* _Records from a dataset_
━━━
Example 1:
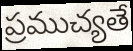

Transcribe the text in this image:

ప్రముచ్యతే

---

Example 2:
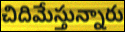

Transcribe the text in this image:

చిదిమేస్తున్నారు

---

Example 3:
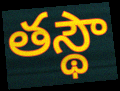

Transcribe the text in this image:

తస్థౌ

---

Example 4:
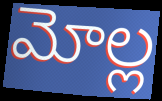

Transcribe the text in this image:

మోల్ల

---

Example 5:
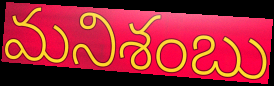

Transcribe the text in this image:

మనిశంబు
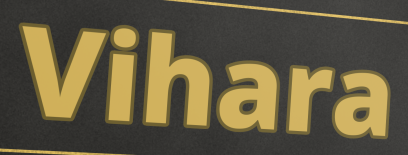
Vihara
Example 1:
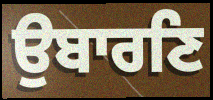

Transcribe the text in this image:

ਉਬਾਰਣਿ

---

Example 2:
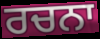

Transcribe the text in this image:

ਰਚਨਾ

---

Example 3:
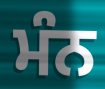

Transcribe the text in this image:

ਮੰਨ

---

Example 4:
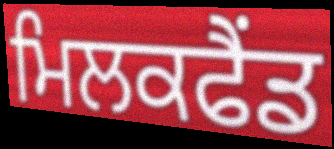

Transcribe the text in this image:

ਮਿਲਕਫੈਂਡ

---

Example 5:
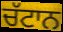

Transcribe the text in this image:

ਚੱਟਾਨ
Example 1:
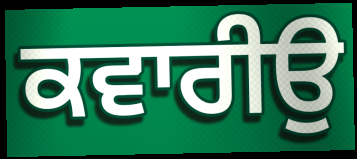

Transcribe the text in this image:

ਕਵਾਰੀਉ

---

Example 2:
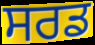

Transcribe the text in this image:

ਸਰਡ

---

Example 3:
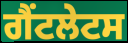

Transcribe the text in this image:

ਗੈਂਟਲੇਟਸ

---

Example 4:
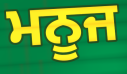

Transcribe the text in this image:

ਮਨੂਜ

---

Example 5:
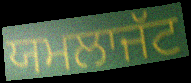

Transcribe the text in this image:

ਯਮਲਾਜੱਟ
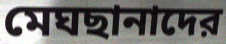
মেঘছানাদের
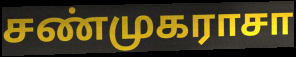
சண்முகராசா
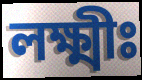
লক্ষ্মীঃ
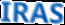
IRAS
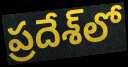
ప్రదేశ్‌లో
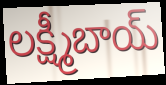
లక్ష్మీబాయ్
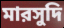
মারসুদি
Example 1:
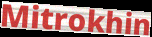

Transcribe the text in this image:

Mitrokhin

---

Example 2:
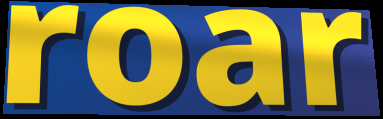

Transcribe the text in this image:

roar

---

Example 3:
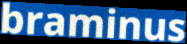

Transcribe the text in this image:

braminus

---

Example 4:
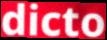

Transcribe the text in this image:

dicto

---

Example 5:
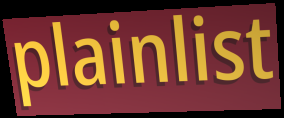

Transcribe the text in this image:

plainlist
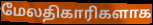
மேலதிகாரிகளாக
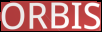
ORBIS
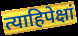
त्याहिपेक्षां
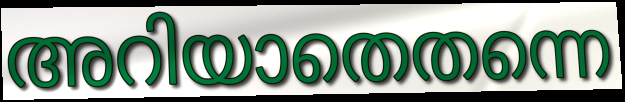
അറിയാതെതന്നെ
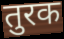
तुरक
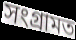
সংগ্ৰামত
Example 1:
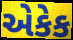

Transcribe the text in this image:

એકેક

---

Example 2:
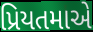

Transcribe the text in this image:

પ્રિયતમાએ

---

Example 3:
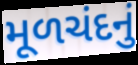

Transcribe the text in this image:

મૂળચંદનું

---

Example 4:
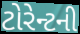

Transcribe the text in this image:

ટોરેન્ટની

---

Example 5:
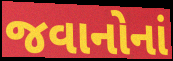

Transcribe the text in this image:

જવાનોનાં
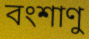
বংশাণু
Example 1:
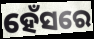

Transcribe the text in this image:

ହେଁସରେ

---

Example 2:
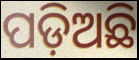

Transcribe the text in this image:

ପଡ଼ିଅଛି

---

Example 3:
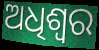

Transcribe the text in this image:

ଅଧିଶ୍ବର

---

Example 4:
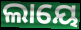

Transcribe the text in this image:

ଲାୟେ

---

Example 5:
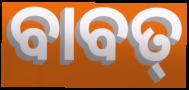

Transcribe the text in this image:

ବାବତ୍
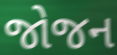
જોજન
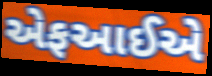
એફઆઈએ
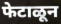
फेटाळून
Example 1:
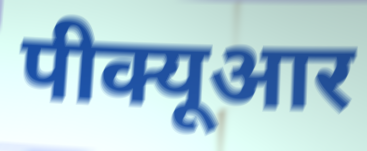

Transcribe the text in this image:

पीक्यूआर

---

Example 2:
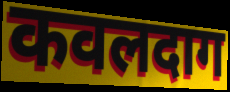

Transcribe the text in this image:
━━━
* _Brief_
Repeat the records exactly, without the pictures.

* _Exercise output_
Example 1:

Transcribe the text in this image:

ప్రముచ్యతే

---

Example 2:

Transcribe the text in this image:

చిదిమేస్తున్నారు

---

Example 3:

Transcribe the text in this image:

తస్థౌ

---

Example 4:

Transcribe the text in this image:

మోల్ల

---

Example 5:

Transcribe the text in this image:

మనిశంబు
Vihara
Example 1:

Transcribe the text in this image:

ਉਬਾਰਣਿ

---

Example 2:

Transcribe the text in this image:

ਰਚਨਾ

---

Example 3:

Transcribe the text in this image:

ਮੰਨ

---

Example 4:

Transcribe the text in this image:

ਮਿਲਕਫੈਂਡ

---

Example 5:

Transcribe the text in this image:

ਚੱਟਾਨ
Example 1:

Transcribe the text in this image:

ਕਵਾਰੀਉ

---

Example 2:

Transcribe the text in this image:

ਸਰਡ

---

Example 3:

Transcribe the text in this image:

ਗੈਂਟਲੇਟਸ

---

Example 4:

Transcribe the text in this image:

ਮਨੂਜ

---

Example 5:

Transcribe the text in this image:

ਯਮਲਾਜੱਟ
মেঘছানাদের
சண்முகராசா
লক্ষ্মীঃ
IRAS
ప్రదేశ్‌లో
లక్ష్మీబాయ్
মারসুদি
Example 1:

Transcribe the text in this image:

Mitrokhin

---

Example 2:

Transcribe the text in this image:

roar

---

Example 3:

Transcribe the text in this image:

braminus

---

Example 4:

Transcribe the text in this image:

dicto

---

Example 5:

Transcribe the text in this image:

plainlist
மேலதிகாரிகளாக
ORBIS
त्याहिपेक्षां
അറിയാതെതന്നെ
तुरक
সংগ্ৰামত
Example 1:

Transcribe the text in this image:

એકેક

---

Example 2:

Transcribe the text in this image:

પ્રિયતમાએ

---

Example 3:

Transcribe the text in this image:

મૂળચંદનું

---

Example 4:

Transcribe the text in this image:

ટોરેન્ટની

---

Example 5:

Transcribe the text in this image:

જવાનોનાં
বংশাণু
Example 1:

Transcribe the text in this image:

ହେଁସରେ

---

Example 2:

Transcribe the text in this image:

ପଡ଼ିଅଛି

---

Example 3:

Transcribe the text in this image:

ଅଧିଶ୍ବର

---

Example 4:

Transcribe the text in this image:

ଲାୟେ

---

Example 5:

Transcribe the text in this image:

ବାବତ୍
જોજન
એફઆઈએ
फेटाळून
Example 1:

Transcribe the text in this image:

पीक्यूआर

---

Example 2:

Transcribe the text in this image:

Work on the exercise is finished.